Again, it can be argued that the phrase "Work in excess of eight (8) hours per day. . ." covers out-of-town lunch breaks since they are part of such training. However, it just as easily can be argued that the word "Work" therein only refers to actual work - i.e., training - and not to lunch breaks since the latter normally do not constitute "work" as that term is commonly understood. Hence, this part of the contract also is ambiguous.
That takes us to parol evidence and bargaining history. Contrary to the City's claim, the record fails to establish that the Association in past negotiations ever specifically sought payment for out-of-town lunch breaks taken during training classes. For while Police Chief Lien initially testified that the Association had made such a proposal, he admitted on cross-examination that none of the Association's proposals ever specifically sought that benefit. Furthermore, none of the Association's contract proposals - which have been received into the record - show that this particular benefit was being sought. As a result, no weight can be given to the Association's past contract proposals.
As for a past practice, both parties point to specific testimony to buttress their claims that their separate positions are supported by a past practice which is covered by Article 11 of the contract, entitled "Cooperation", which states in pertinent part:
"The City agrees to maintain the amenities of work not specifically referred to in this Agreement. An amenity is defined as a routine practice which is mandatorily bargainable."
The strongest testimony for the Association is Geigel and VanderBloomen's testimony that they were always paid for such lunch breaks. Their testimony, however, was disputed by Chief Lien, Bebee and Ammerman who testified to the contrary.
Since VanderBloomen left his employment in the mid-1980's, his testimony is outdated. In addition, Geigel did not explain whether he was paid for out-of-town training classes or for those training classes held in the City when he was on call during his lunch breaks. Hence, it is entirely possible that he was only paid for training which occurred within the City, which is an issue the City does not dispute.

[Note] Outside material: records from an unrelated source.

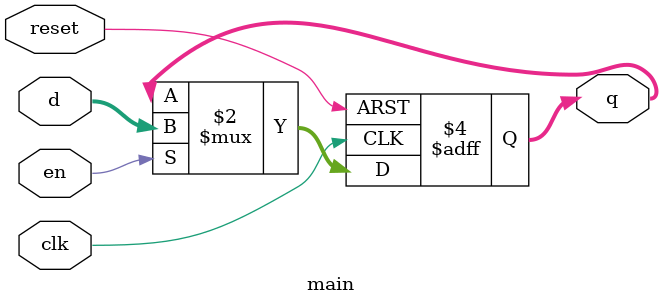
<source format=v>
module main #(parameter WIDTH = 8)
  (input clk, reset,
  input en,
  input [WIDTH-1:0] d,
  output reg [WIDTH-1:0] q);

  always @(posedge clk, posedge reset)
  begin
	if (reset) begin q <= 0; end
	else if (en) begin q <= d; end
    end 
    
endmodule
</source>
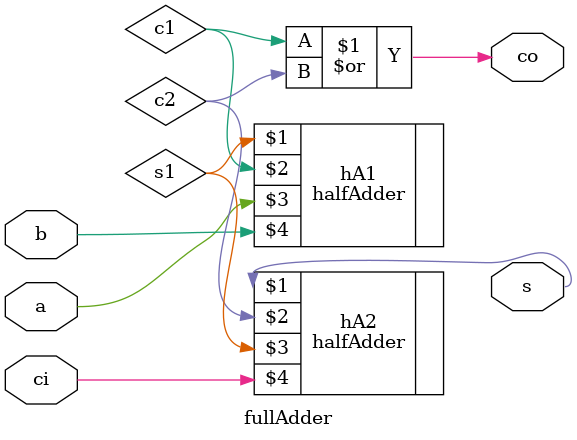
<source format=v>
`timescale 1ns / 1ps


module fullAdder(s, co, a, b, ci);
  input a, b, ci;
  output s, co;

  wire s1, c1, c2;

  // Two Half Adders
  halfAdder hA1(s1, c1, a, b);
  halfAdder hA2(s, c2, s1, ci);

  assign co = c1 | c2;
  // OR(co, c1, c2);

endmodule

</source>
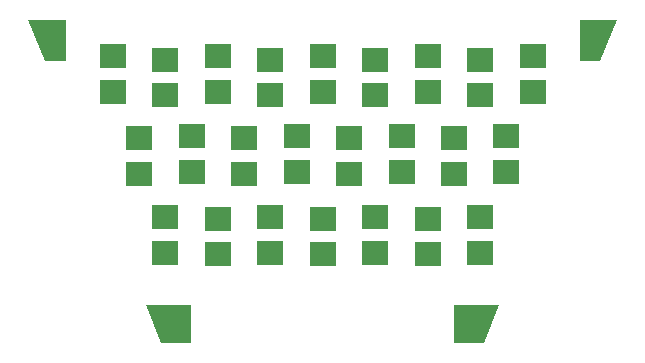
<source format=gts>
G04 DipTrace 2.3.1.0*
%INLED_Matrix.GTS*%
%MOMM*%
%ADD18R,2.2X2.0*%
%FSLAX53Y53*%
G04*
G71*
G90*
G75*
G01*
%LNTopMask*%
%LPD*%
D18*
X7220Y24225D3*
Y21225D3*
X11665Y20925D3*
Y23925D3*
X16110Y24225D3*
Y21225D3*
X20555Y20925D3*
Y23925D3*
X25000Y24225D3*
Y21225D3*
X29445Y20925D3*
Y23925D3*
X33890Y24225D3*
Y21225D3*
X38335Y20925D3*
Y23925D3*
X13888Y17462D3*
Y14462D3*
X18332Y14288D3*
Y17288D3*
X22778Y17462D3*
Y14462D3*
X27222Y14288D3*
Y17288D3*
X31668Y17462D3*
Y14462D3*
X36113Y14288D3*
Y17288D3*
X40557Y17462D3*
Y14462D3*
X42780Y21225D3*
Y24225D3*
X9443Y14288D3*
Y17288D3*
X11665Y7620D3*
Y10620D3*
X16110Y10477D3*
Y7477D3*
X20555Y7620D3*
Y10620D3*
X25000Y10477D3*
Y7477D3*
X29445Y7620D3*
Y10620D3*
X33890Y10477D3*
Y7477D3*
X38335Y7620D3*
Y10620D3*
G36*
X11346Y0D2*
X10076Y3175D1*
X13886D1*
Y0D1*
X11346D1*
G37*
G36*
X1505Y23812D2*
X3251D1*
Y27305D1*
X76D1*
D1*
X1505Y23812D1*
G37*
G36*
X48495D2*
X46749D1*
Y27305D1*
X49924D1*
D1*
X48495Y23812D1*
G37*
G36*
X38654Y0D2*
X39924Y3175D1*
X36114D1*
Y0D1*
X38654D1*
G37*
M02*

</source>
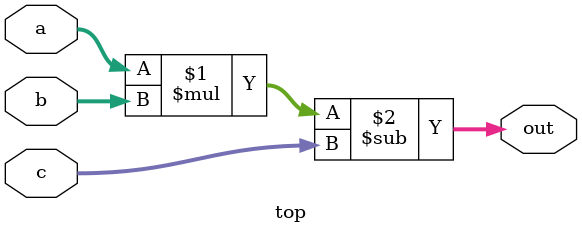
<source format=sv>

(* use_dsp = "yes" *) module top(
    input [8:0] a,
    input [8:0] b,
    input [8:0] c,
    output [8:0] out
);
  assign out = (a * b) - c;
endmodule

// CHECK: module out(a, b, c, out);

</source>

But even if they were paid, the record shows that those were isolated instances, rather than a clear, uniform policy covering all bargaining unit employes - which is an essential element of any binding past practice. This is shown by the fact that grievant McConnell was not paid for his lunch breaks during some of his prior out-of-town training classes. Had there been a clear uniform policy, he should have been able to identify all prior instances of where he was paid, which is something he did not do. Accordingly, the record establishes that there is, at best, a mixed practice over this issue which does not favor either party.
That being so, the City was not required to pay McConnell for his April 15 lunch break since neither the contract nor any binding past practice mandates such payment. For here, it was incumbent upon the Association to establish that the City over the years - through either contract language or a past practice - agreed to the economic benefit or "amenity" sought here. Having failed to do that, the Association now cannot obtain that benefit in arbitration. (2)

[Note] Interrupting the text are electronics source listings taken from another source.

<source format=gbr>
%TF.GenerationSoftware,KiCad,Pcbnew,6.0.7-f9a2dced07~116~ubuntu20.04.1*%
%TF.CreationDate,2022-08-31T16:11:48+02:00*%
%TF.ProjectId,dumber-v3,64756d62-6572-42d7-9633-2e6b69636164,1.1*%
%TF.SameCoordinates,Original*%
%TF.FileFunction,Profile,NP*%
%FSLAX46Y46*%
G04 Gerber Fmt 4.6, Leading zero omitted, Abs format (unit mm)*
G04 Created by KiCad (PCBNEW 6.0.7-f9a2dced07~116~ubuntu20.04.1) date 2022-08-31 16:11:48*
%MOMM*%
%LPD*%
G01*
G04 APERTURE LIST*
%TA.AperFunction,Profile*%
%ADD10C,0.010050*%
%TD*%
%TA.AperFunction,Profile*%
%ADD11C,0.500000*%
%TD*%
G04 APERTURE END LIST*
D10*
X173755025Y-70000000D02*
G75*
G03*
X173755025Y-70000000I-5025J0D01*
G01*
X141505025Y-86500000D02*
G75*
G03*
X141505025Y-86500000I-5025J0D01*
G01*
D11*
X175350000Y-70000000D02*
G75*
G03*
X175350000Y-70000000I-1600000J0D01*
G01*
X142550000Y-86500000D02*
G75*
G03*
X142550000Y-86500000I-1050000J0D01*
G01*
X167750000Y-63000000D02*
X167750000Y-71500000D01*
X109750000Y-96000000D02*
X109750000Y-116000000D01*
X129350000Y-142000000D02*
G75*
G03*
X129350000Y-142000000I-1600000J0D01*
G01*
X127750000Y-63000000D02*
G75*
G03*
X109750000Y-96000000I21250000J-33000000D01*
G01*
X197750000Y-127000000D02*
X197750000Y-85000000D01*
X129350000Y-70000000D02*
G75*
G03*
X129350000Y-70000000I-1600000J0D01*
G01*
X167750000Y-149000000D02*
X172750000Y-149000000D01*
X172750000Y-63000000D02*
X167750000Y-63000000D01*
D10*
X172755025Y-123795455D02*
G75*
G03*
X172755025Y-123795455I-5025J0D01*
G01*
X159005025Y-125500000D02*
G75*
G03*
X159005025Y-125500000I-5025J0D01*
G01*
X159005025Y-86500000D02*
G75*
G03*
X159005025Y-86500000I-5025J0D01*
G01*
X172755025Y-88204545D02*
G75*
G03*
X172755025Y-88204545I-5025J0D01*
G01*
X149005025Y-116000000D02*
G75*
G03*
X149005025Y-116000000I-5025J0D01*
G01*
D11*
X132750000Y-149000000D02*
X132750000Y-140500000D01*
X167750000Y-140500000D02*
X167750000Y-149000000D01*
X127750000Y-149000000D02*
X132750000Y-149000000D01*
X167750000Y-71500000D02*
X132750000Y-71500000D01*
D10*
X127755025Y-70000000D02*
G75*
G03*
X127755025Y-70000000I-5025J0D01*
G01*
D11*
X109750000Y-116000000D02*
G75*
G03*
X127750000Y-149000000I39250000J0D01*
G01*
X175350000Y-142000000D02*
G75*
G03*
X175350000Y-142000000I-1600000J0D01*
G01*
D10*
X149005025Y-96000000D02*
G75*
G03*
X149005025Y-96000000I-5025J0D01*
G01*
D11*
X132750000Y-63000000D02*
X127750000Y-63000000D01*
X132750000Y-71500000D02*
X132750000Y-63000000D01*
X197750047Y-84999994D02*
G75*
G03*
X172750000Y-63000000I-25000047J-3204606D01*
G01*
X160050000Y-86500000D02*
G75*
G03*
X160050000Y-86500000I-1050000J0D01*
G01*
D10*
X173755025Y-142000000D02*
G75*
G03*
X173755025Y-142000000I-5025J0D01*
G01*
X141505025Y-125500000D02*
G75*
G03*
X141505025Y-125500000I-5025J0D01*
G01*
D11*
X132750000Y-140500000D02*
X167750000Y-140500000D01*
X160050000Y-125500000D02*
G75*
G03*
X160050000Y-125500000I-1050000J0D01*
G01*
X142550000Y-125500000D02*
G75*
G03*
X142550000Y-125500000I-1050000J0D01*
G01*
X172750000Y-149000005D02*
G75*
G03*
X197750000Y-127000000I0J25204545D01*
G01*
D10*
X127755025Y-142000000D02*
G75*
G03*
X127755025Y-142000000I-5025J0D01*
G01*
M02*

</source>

In light of the above, it is my
That the City did not violate the contract when it refused to grant a 30-minute paid lunch break period to grievant Jerome E. McConnell when he was assigned to an out-of-town training class which did not require him to be on call.
Dated at Madison, Wisconsin, this 18th day of April, 1996.
By Amedeo Greco /s/
Amedeo Greco, Arbitrator
1. Unless otherwise stated, all dates hereinafter refer to 1995.
2. This also is why there is no merit to the Association's claim that this benefit should not be forfeited. For in order to constitute a "forfeit", there must be something to forfeit. Here, there is none since the Association never secured this benefit or amenity in the first place.